4.2. Genetic Analysis

Blood samples were collected from each participant for germline DNA testing when the patients were referred to a Genetic Counseling Unit. All participants were screened for BRCA1 and BRCA2 mutations, either by Sanger sequencing using Applied Biosystems’ 3130XL Genetic Analyzer (Thermo Fisher Scientific, Carlsbad, CA, USA) or by massive parallel sequencing using the TruSight Cancer panel (Illumina, San Diego, CA, USA) on a MiSeq Analyzer, as previously described [40]. Carriers of variants of uncertain/unknown significance (VUSs) were deemed as non-carriers. The NM_007294/ENST00000357654 and NM_000059/ENST00000380152 were used as the reference sequences for BRCA1 and BRCA2 genes, respectively. According to the typical BRCA exon numbering used, the BRCA1 gene has 24 exons and encodes 1863 amino acids, while BRCA2 consists of 27 exons and encodes 3418 amino acids (Figure 4).
Figure 4

Germline mutations of BRCA1 and BRCA2 genes in the study cohort of ovarian cancer patients (whole exon deletions are not depicted). Mutation diagram circles are colored with respect to the corresponding mutation types. Abbreviations: zf-C3HC4: zinc finger, C3HC4 type (RING finger) (aa 24–64), BRCT_assoc: serine-rich domain associated with BRCT (aa 344–507), EIN3: ethylene insensitive 3 (aa 648–978), BRCT: BRCA1 C Terminus (BRCT) domain (aa 1757–1842), BRCA-2_helical: BRCA2, helical (aa 2479–2667), BRCA-2_OB1: BRCA2, oligonucleotide/oligosaccharide-binding, domain 1 (aa 2670–2799), BRCA-2_OB3: BRCA2, oligonucleotide/oligosaccharide-binding, domain 3 (aa 3052–3190).

4.3. Statistical Analysis

Continuous variables were summarized by using descriptive statistical measures (median and percentiles (25th, 75th)). Additionally, categorical variables were displayed as percentages with the use of frequency tables (N, %). Overall Survival (OS) was defined as the time interval from initiation of chemotherapy until death from any cause. Progression-free Survival (PFS) was defined as the time between the start of chemotherapy and the date of progression. Alive patients were censored at the date they were last conducted.
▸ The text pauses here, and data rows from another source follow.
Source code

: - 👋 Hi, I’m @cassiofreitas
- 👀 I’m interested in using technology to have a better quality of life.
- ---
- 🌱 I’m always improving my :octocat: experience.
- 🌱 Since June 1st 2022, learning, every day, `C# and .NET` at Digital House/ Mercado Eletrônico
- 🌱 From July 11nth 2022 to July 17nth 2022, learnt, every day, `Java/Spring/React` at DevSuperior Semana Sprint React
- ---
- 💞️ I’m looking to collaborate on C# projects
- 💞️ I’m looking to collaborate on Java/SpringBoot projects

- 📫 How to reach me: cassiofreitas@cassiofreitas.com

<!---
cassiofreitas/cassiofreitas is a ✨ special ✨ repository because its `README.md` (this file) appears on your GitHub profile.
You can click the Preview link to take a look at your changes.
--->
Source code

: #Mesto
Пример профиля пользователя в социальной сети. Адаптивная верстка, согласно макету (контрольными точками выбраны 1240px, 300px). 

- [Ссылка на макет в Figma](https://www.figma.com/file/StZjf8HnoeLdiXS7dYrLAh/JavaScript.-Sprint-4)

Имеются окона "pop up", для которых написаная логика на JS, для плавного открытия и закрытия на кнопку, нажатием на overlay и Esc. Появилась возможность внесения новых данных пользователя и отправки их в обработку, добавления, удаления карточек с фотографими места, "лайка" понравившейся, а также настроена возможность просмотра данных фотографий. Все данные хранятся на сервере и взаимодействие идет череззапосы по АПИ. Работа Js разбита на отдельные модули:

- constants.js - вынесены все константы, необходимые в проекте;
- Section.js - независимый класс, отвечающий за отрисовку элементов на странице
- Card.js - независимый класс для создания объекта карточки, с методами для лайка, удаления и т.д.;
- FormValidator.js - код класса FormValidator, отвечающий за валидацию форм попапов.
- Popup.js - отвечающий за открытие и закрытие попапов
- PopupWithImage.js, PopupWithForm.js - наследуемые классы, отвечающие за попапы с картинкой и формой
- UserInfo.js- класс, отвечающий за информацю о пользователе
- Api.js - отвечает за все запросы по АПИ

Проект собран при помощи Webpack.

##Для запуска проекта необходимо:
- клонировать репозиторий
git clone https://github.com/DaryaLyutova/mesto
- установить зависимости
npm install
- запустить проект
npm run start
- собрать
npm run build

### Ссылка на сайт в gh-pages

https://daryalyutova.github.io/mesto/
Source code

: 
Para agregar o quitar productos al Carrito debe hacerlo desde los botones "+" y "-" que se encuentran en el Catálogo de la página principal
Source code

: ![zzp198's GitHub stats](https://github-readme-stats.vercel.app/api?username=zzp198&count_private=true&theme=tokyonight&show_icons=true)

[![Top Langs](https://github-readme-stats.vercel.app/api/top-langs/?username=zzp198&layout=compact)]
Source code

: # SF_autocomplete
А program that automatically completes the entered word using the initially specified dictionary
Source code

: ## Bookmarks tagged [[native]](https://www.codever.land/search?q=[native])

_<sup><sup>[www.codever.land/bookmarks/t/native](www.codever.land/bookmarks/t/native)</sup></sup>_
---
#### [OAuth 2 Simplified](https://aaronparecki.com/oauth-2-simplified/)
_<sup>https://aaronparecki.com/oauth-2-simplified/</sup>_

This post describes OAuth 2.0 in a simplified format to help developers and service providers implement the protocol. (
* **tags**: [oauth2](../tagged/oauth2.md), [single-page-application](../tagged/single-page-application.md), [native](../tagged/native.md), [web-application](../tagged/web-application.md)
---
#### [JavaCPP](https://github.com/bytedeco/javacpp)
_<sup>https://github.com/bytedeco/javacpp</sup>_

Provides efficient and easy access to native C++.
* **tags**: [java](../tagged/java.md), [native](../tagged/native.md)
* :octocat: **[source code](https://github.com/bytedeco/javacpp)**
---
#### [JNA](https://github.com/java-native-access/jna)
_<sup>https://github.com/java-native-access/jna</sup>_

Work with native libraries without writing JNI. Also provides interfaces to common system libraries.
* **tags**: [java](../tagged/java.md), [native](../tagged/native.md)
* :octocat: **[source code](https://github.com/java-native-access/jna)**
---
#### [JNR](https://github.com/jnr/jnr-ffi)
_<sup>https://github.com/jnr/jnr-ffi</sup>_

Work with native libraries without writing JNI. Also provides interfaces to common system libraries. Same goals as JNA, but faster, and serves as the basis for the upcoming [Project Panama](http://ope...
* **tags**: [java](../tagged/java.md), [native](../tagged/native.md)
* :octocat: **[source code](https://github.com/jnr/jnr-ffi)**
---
In order to describe and visualize the effect of categorical variables on OS and PFS, Kaplan–Meier estimates were utilized. Notably, log-rank tests were used to assess the prognostic value of categorical variables on clinical outcomes. These factors were correlated with PFS and OS according to hazard ratios and their 95% confidence intervals estimated from univariate Cox proportional hazards models. All statistical analyses were performed using the SPSS software.

5. Conclusions

In conclusion, this study offers an initial assessment of genotype–phenotype interplay in BRCA-mutated ovarian cancer, based on mutation location analysis and its effect on survival outcome. Future studies examining the type of mutation in combination with mutation site within the gene could offer further insight into the multifaceted issue of ovarian cancer prognosis. In addition, further investigations exploring the genotype–phenotype correlations of specific BRCA1 and BRCA2 mutations that differentiate prognosis among family members who are carriers of the same mutations are needed to clarify the role of other genetic abnormalities and co-contributing risk factors in the clinical course of BRCA-mutated ovarian cancer patients.